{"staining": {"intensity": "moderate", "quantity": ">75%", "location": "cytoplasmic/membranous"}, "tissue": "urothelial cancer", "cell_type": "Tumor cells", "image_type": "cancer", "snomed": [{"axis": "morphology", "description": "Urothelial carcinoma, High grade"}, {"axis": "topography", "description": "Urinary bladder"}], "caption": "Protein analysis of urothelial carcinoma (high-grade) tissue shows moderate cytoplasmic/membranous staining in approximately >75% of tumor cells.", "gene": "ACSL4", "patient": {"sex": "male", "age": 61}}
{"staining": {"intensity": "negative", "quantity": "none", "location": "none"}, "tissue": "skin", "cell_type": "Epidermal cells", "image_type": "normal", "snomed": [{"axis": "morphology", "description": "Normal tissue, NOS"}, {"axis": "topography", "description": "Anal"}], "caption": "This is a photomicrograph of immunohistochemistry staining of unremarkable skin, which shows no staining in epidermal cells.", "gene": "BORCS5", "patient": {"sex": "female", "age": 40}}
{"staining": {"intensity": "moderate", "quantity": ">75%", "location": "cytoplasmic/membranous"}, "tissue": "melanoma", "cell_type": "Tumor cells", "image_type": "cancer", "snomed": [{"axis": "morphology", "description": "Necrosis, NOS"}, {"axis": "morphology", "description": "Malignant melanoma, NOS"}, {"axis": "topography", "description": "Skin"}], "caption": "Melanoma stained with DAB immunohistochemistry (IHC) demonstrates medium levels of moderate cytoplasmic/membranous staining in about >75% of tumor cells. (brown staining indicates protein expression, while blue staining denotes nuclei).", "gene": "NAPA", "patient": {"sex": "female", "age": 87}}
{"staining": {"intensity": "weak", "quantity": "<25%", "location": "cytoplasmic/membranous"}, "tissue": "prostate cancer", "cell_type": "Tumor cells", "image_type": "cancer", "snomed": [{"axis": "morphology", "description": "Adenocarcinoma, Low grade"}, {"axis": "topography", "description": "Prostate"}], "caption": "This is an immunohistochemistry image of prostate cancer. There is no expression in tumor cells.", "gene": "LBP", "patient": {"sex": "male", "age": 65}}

Problem requirements: Return every line of the listing above where "Tumor" appears.

Written solution:
{"staining": {"intensity": "moderate", "quantity": ">75%", "location": "cytoplasmic/membranous"}, "tissue": "urothelial cancer", "cell_type": "Tumor cells", "image_type": "cancer", "snomed": [{"axis": "morphology", "description": "Urothelial carcinoma, High grade"}, {"axis": "topography", "description": "Urinary bladder"}], "caption": "Protein analysis of urothelial carcinoma (high-grade) tissue shows moderate cytoplasmic/membranous staining in approximately >75% of tumor cells.", "gene": "ACSL4", "patient": {"sex": "male", "age": 61}}
{"staining": {"intensity": "moderate", "quantity": ">75%", "location": "cytoplasmic/membranous"}, "tissue": "melanoma", "cell_type": "Tumor cells", "image_type": "cancer", "snomed": [{"axis": "morphology", "description": "Necrosis, NOS"}, {"axis": "morphology", "description": "Malignant melanoma, NOS"}, {"axis": "topography", "description": "Skin"}], "caption": "Melanoma stained with DAB immunohistochemistry (IHC) demonstrates medium levels of moderate cytoplasmic/membranous staining in about >75% of tumor cells. (brown staining indicates protein expression, while blue staining denotes nuclei).", "gene": "NAPA", "patient": {"sex": "female", "age": 87}}
{"staining": {"intensity": "weak", "quantity": "<25%", "location": "cytoplasmic/membranous"}, "tissue": "prostate cancer", "cell_type": "Tumor cells", "image_type": "cancer", "snomed": [{"axis": "morphology", "description": "Adenocarcinoma, Low grade"}, {"axis": "topography", "description": "Prostate"}], "caption": "This is an immunohistochemistry image of prostate cancer. There is no expression in tumor cells.", "gene": "LBP", "patient": {"sex": "male", "age": 65}}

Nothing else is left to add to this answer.